Media advisory- Fighting for the right to vote on Feb. 12

Professor to challenge MO voting ban for all disabled adults under full guardianship before Justice O'Connor and the Eighth Circuit

Who: Samuel Bagenstos, professor of law at Washington University in St. Louis and antidiscrimination law expert. Bagenstos’ co-counsel come from the Bazelon Center for Mental Health Law in Washington D.C., the ACLU National Voting Rights Project in Atlanta, the ACLU of Eastern Missouri, and the Sonnenschein law firm in Kansas City.

What: Bagenstos will argue Missouri Protection and Advocacy Services v. Carnahan before Justice Sandra Day O’Connor and the Eighth Circuit.

This case involves a challenge to the Missouri constitutional and statutory provisions that disenfranchise individuals who are under full guardianship, even if they have the capacity to vote. In Missouri, individuals are placed under guardianship if they lack the capacity to care for themselves. But although the lack of self-care skills does not imply the inability to understand the nature and effect of voting, Missouri categorically prohibits all individuals under guardianship from voting, without any individualized inquiry into their competence to vote.
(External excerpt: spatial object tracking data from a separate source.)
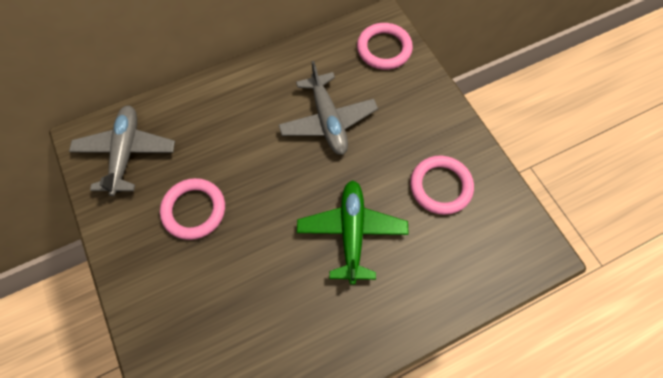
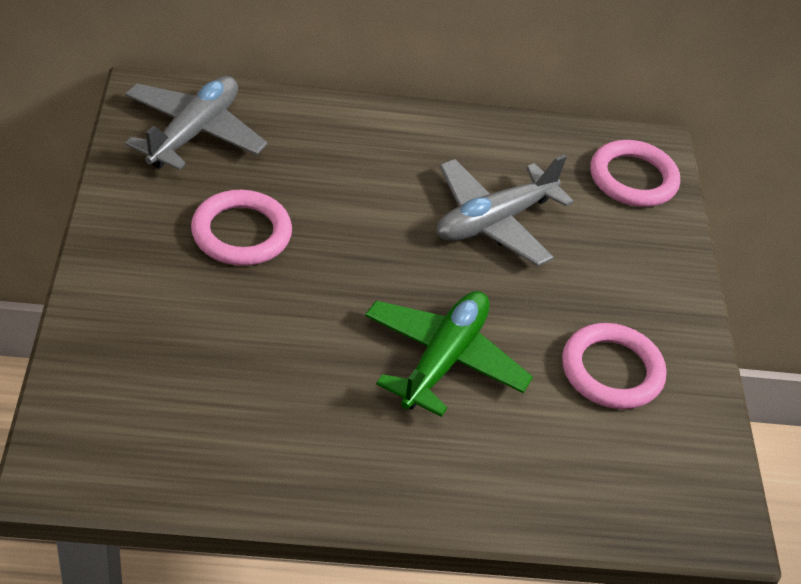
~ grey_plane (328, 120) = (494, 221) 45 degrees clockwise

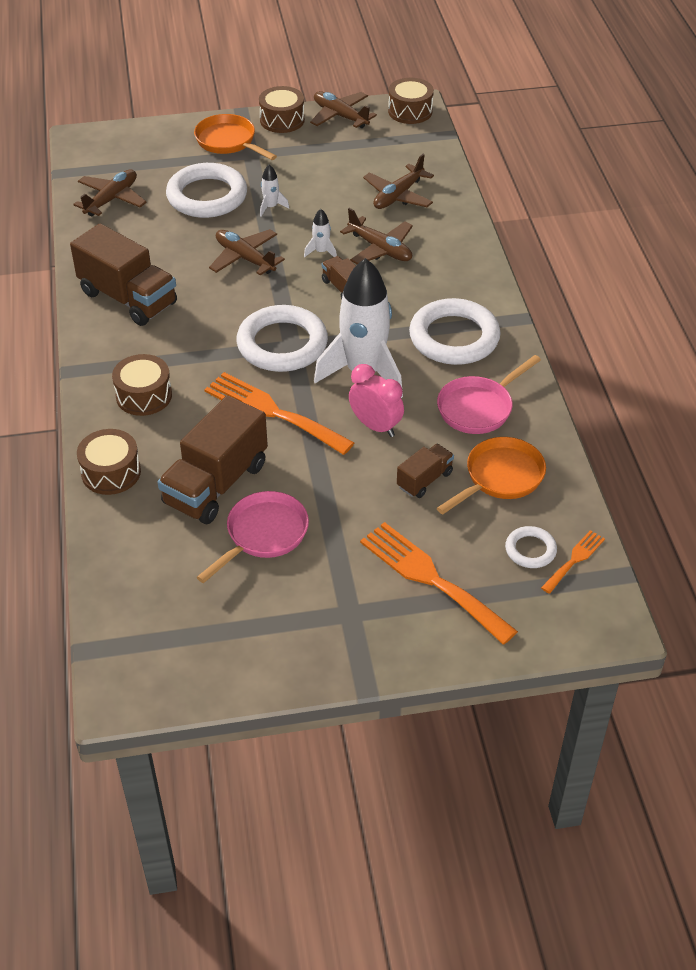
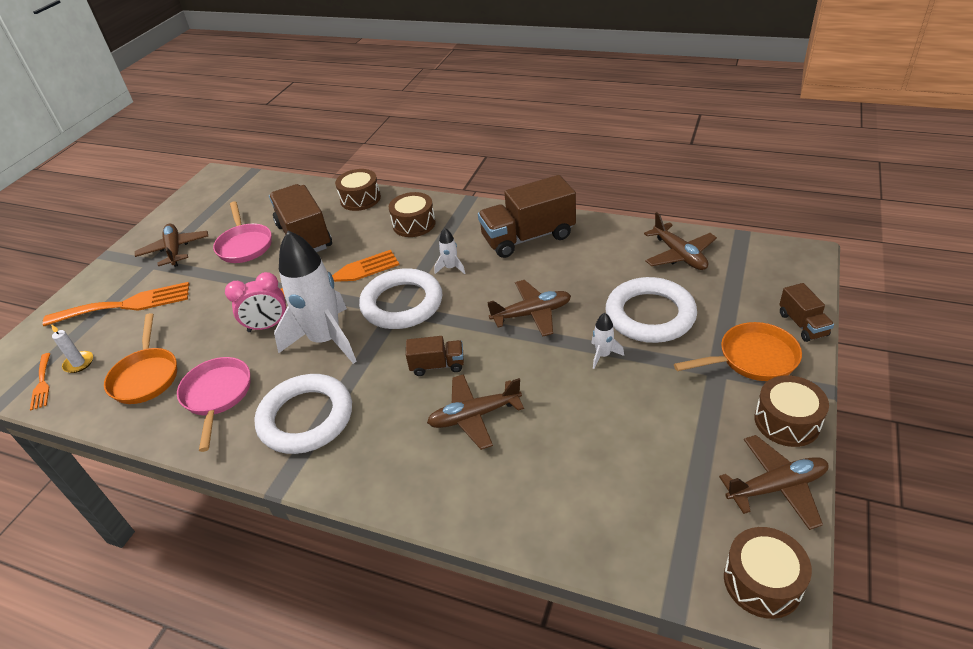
~ white_rocket (321, 252) to (451, 268)
~ brown_plane (398, 196) to (175, 250)
~ brown_truck (424, 480) to (802, 324)
~ white_ring (530, 550) to white_candle (79, 363)

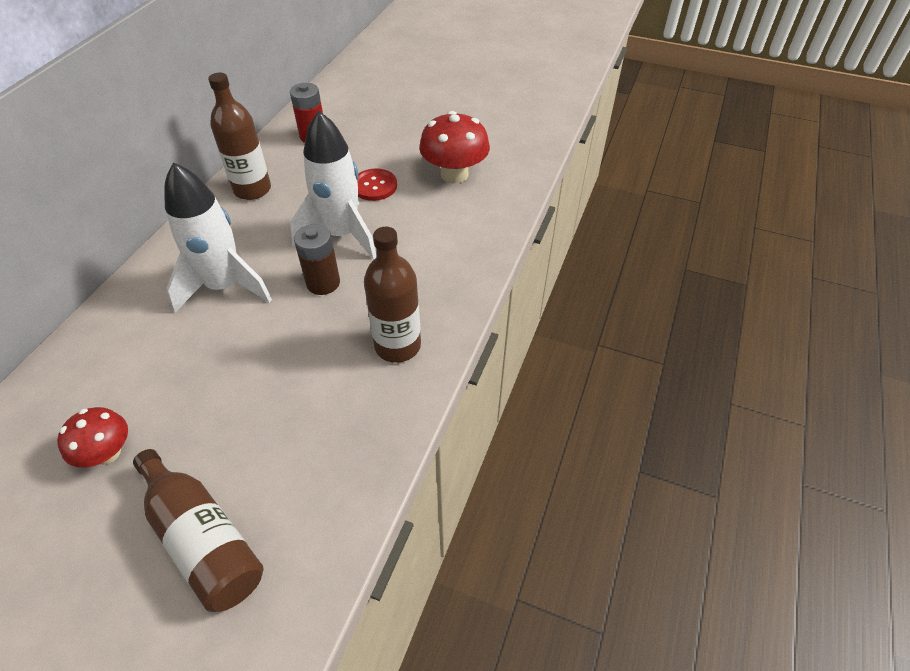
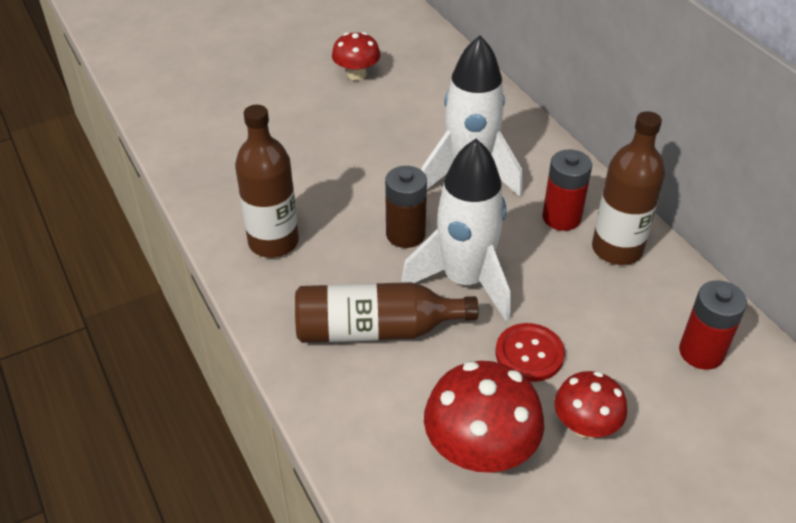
+ red_battery (561, 217)
+ red_mushroom (585, 425)
~ brown_bottle (203, 539) to (375, 330)

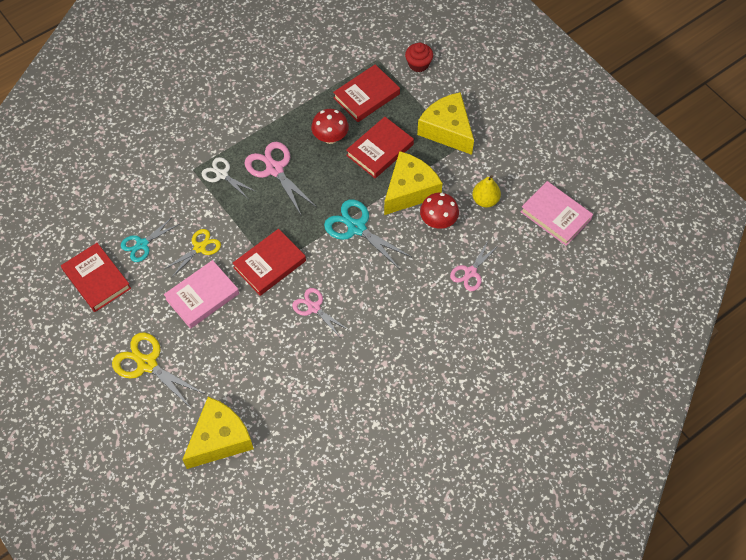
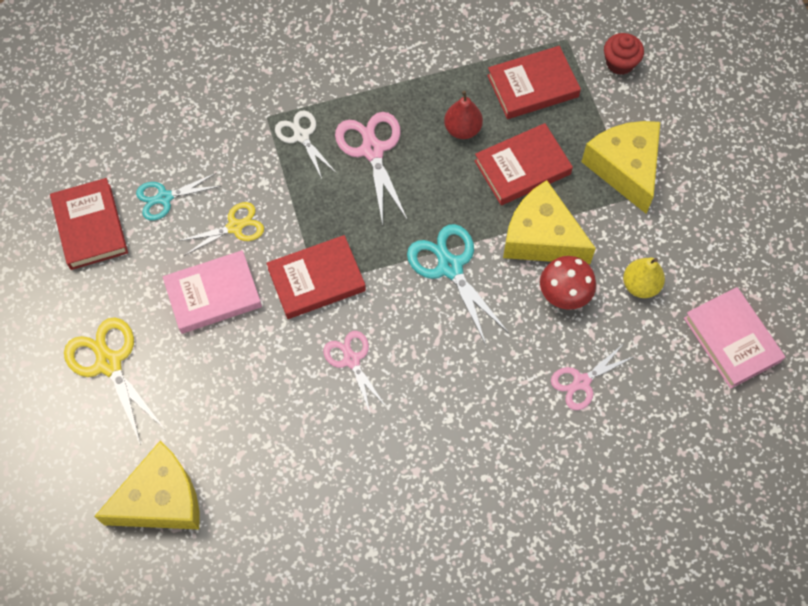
~ red_mushroom (330, 137) to red_pear (462, 129)
~ yellow_cheese (409, 190) = (541, 237) 120 degrees counterclockwise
Where: En Banc Courtroom, 28th Floor, Thomas F. Eagleton United States Courthouse, 111 S. 10th Street, St. Louis

When: 9:00 A.M.

Why: The plaintiffs contend that Missouri’s voting ban violates the Americans with Disabilities Act (ADA), the Rehabilitation Act, and the Fourteenth Amendment.

“Many people under guardianship want to and have the capacity to vote—and Missouri’s recent cuts to Medicaid give them a life-and-death interest in voting. But the state disenfranchises them, without ever even examining whether they are competent to vote,” Bagenstos says.

“We ask for a simple ruling: A state can’t exclude a person from voting based on incompetence unless it makes a specific finding that he or she is in fact incompetent to vote. The Constitution and the Americans with Disabilities Act forbid states from adopting broad rules that disenfranchise an entire class of people with disabilities.”